## Task description
Using the data below, print exactly the line with "ring tip: (439, 394)", the line with "thumb tip: (847, 930)", and every line between them, but none of the pictures.

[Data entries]
-- -- --
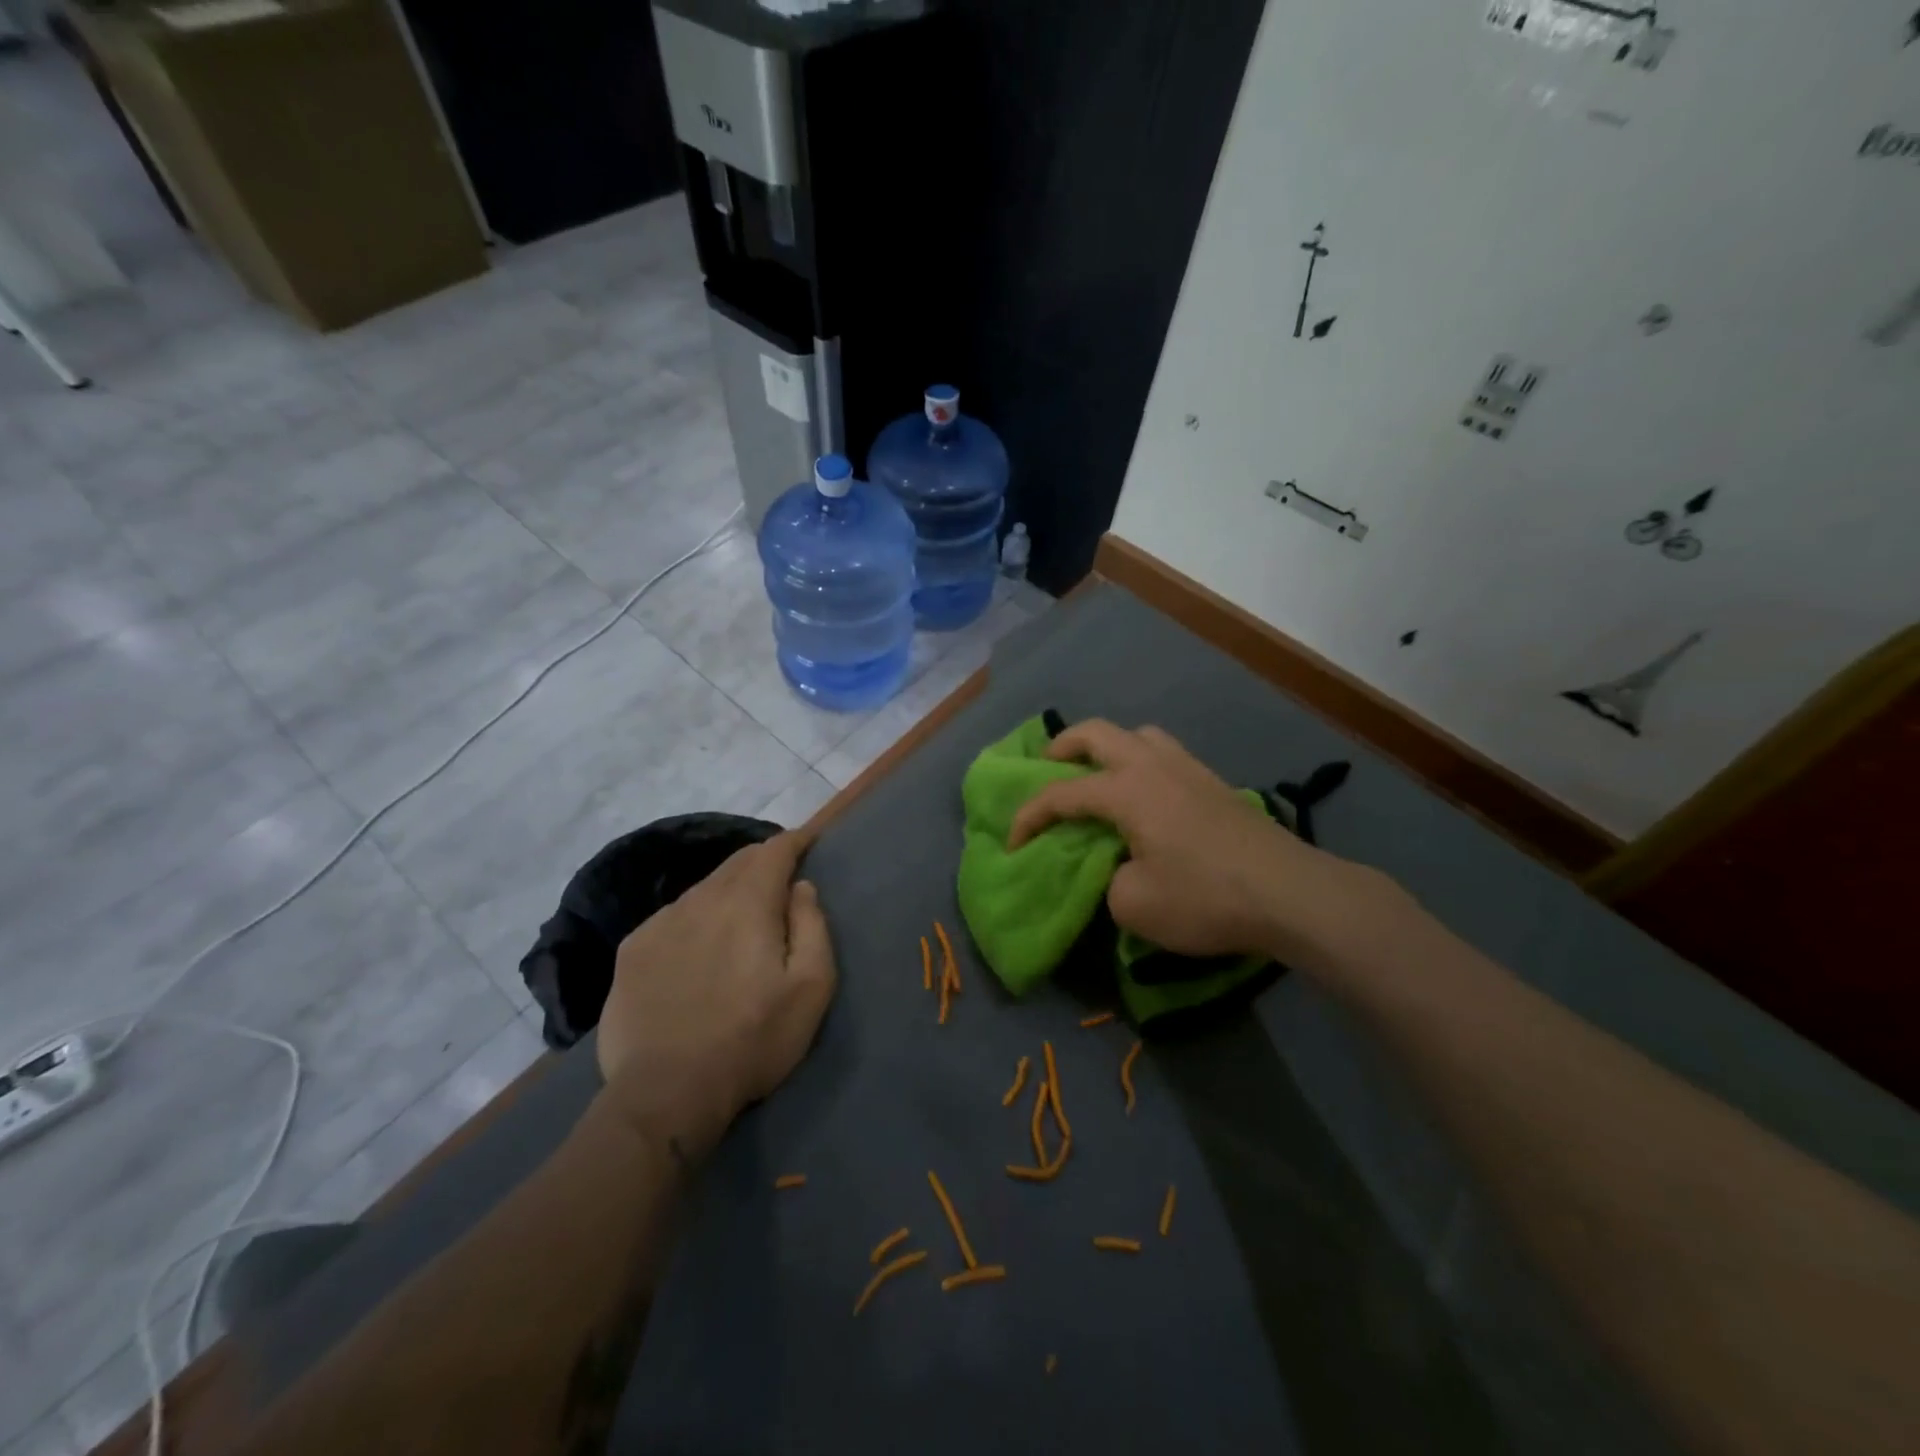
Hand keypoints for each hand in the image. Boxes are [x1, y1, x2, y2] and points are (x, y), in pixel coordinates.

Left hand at [596, 830, 836, 1149]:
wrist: (665, 1092)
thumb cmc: (753, 1039)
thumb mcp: (811, 987)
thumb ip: (812, 926)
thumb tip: (801, 887)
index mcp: (748, 903)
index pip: (774, 850)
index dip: (795, 841)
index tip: (808, 841)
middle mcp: (701, 899)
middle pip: (738, 862)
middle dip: (763, 861)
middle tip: (780, 877)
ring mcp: (661, 923)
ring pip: (704, 888)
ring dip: (728, 890)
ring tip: (740, 914)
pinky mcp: (632, 950)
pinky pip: (673, 916)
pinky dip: (695, 917)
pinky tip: (698, 947)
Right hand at [1007, 720, 1379, 967]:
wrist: (1290, 894)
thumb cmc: (1205, 896)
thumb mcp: (1134, 905)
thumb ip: (1109, 881)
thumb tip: (1121, 869)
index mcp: (1127, 790)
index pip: (1062, 794)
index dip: (1028, 816)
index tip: (1013, 844)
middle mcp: (1154, 765)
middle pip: (1097, 733)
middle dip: (1062, 746)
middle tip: (1046, 768)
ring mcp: (1189, 769)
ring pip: (1138, 735)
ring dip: (1108, 747)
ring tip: (1099, 776)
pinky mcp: (1215, 784)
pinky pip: (1165, 754)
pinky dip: (1141, 762)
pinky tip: (1147, 797)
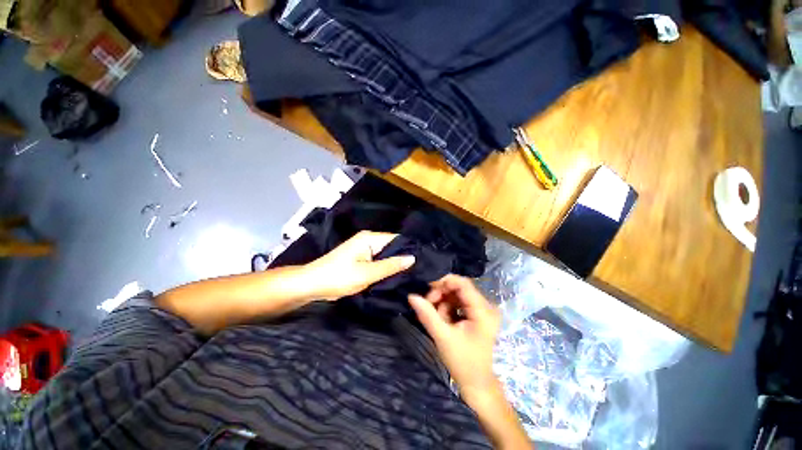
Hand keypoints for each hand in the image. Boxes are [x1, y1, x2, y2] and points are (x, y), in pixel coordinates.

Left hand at [306, 231, 415, 300]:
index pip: (396, 239)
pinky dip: (385, 268)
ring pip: (385, 255)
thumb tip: (412, 258)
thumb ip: (390, 265)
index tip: (423, 260)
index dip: (409, 248)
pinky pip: (377, 261)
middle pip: (391, 247)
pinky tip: (396, 276)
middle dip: (402, 257)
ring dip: (394, 264)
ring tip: (412, 273)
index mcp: (370, 238)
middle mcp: (368, 240)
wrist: (312, 285)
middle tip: (419, 270)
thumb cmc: (339, 277)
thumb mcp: (367, 273)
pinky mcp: (360, 259)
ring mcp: (364, 250)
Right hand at [408, 274, 500, 398]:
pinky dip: (448, 307)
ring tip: (437, 319)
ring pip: (457, 294)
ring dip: (443, 302)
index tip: (427, 292)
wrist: (477, 384)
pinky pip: (459, 302)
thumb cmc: (463, 362)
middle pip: (459, 288)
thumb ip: (427, 315)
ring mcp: (482, 310)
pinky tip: (443, 320)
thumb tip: (411, 296)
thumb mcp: (443, 337)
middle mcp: (486, 306)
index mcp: (483, 310)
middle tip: (428, 306)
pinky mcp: (477, 314)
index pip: (462, 283)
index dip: (443, 282)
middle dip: (441, 294)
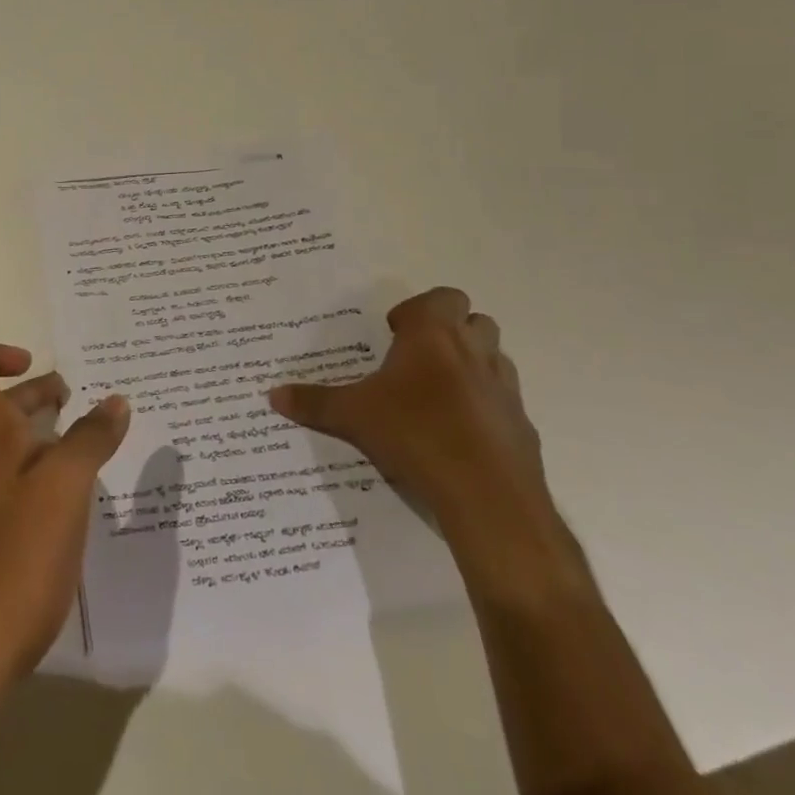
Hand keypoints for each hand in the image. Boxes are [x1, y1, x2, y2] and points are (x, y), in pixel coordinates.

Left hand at [0, 345, 131, 690]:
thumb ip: (90, 441)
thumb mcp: (65, 490)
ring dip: (43, 442)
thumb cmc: (16, 557)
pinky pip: (15, 493)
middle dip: (35, 397)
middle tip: (75, 401)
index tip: (32, 361)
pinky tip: (70, 514)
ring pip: (10, 454)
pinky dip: (41, 484)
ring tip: (87, 457)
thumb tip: (115, 400)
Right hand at [270, 287, 552, 558]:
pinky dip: (486, 407)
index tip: (395, 333)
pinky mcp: (522, 425)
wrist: (487, 496)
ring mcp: (504, 388)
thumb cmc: (414, 434)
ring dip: (472, 365)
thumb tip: (272, 395)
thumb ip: (314, 403)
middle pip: (475, 320)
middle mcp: (474, 351)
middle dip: (451, 332)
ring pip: (495, 358)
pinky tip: (461, 435)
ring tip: (439, 394)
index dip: (419, 310)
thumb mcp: (352, 416)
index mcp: (434, 335)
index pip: (442, 297)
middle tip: (418, 358)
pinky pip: (504, 402)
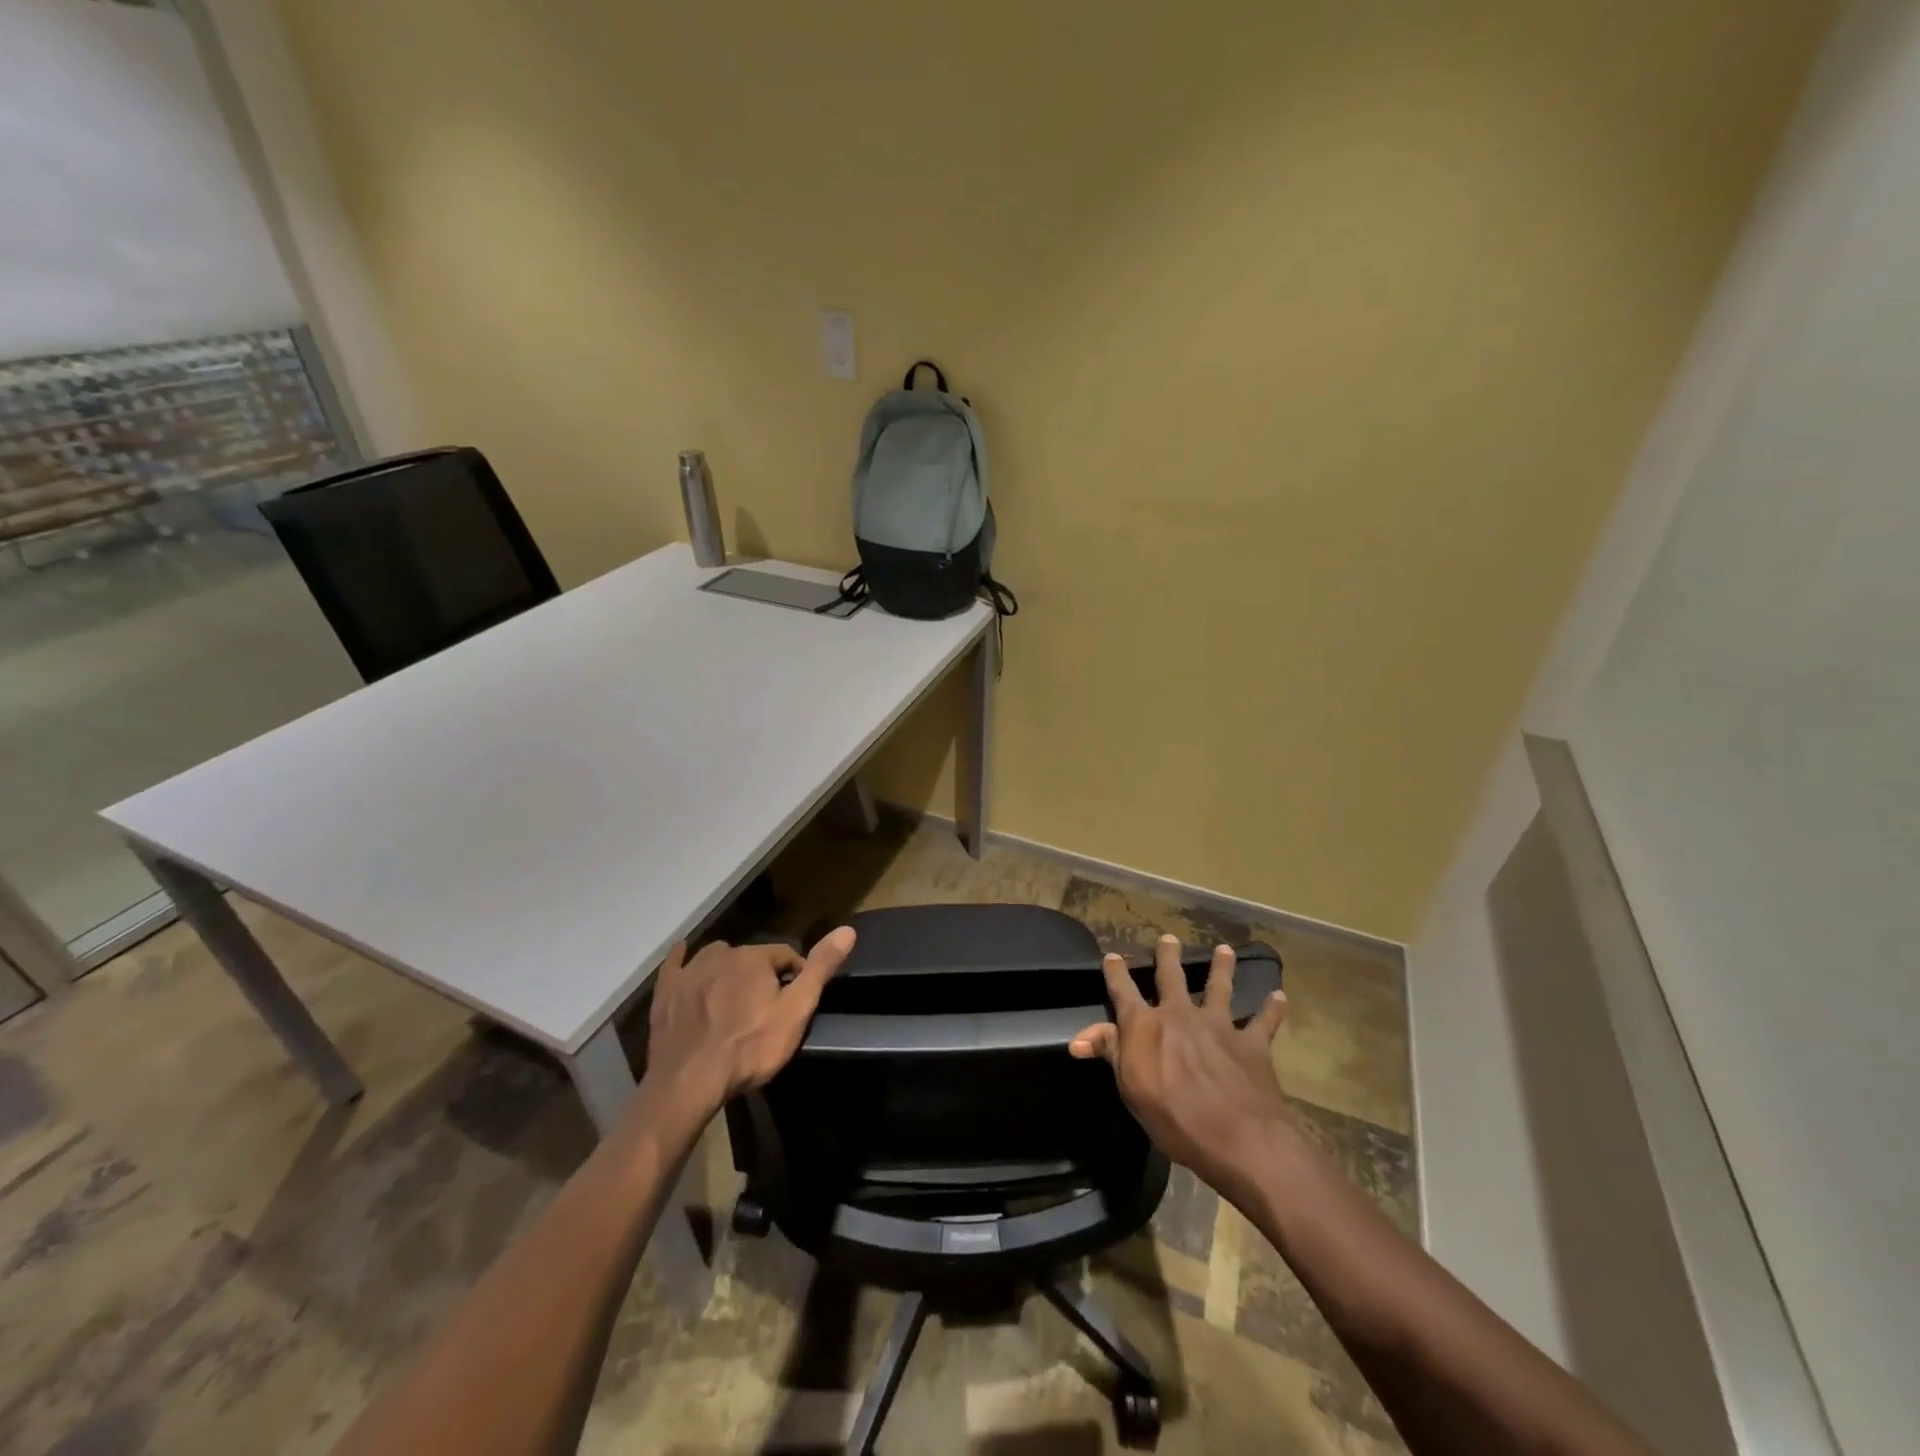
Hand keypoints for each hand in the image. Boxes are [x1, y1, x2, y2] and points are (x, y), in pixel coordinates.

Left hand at [642, 929, 856, 1114]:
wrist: (689, 1081)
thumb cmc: (750, 1048)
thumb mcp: (796, 1011)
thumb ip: (819, 969)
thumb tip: (847, 930)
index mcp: (755, 957)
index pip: (785, 955)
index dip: (794, 976)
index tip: (794, 1002)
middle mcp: (722, 954)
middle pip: (751, 957)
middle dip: (760, 975)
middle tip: (763, 1007)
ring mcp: (690, 971)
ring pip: (716, 958)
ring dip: (727, 969)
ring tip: (732, 997)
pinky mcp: (666, 991)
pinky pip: (676, 963)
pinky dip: (682, 959)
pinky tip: (683, 956)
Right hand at [1070, 934, 1290, 1198]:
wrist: (1239, 1136)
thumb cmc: (1174, 1117)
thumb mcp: (1131, 1089)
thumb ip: (1109, 1054)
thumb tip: (1078, 1038)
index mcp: (1146, 1025)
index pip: (1123, 991)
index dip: (1116, 972)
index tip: (1112, 956)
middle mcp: (1180, 1014)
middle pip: (1172, 977)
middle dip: (1168, 957)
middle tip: (1169, 938)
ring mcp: (1219, 1026)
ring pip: (1219, 988)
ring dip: (1222, 967)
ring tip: (1225, 950)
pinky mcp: (1251, 1044)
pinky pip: (1263, 1022)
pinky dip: (1271, 1009)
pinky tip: (1279, 996)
-- -- --
## Solution to the problem
ring tip: (439, 394)
index dip: (419, 310)
thumb mcp: (352, 416)
index mcp: (434, 335)
index pip: (442, 297)
middle tip: (418, 358)
pinky pip: (504, 402)
Hand keypoints for each hand in the image. Boxes are [x1, y1, x2, y2] and points are (x, y), in pixel coordinates.

Left hand at [642, 929, 856, 1114]:
wrist: (689, 1081)
thumb cmc: (750, 1048)
thumb mcp: (796, 1011)
thumb ip: (819, 969)
thumb tip: (847, 930)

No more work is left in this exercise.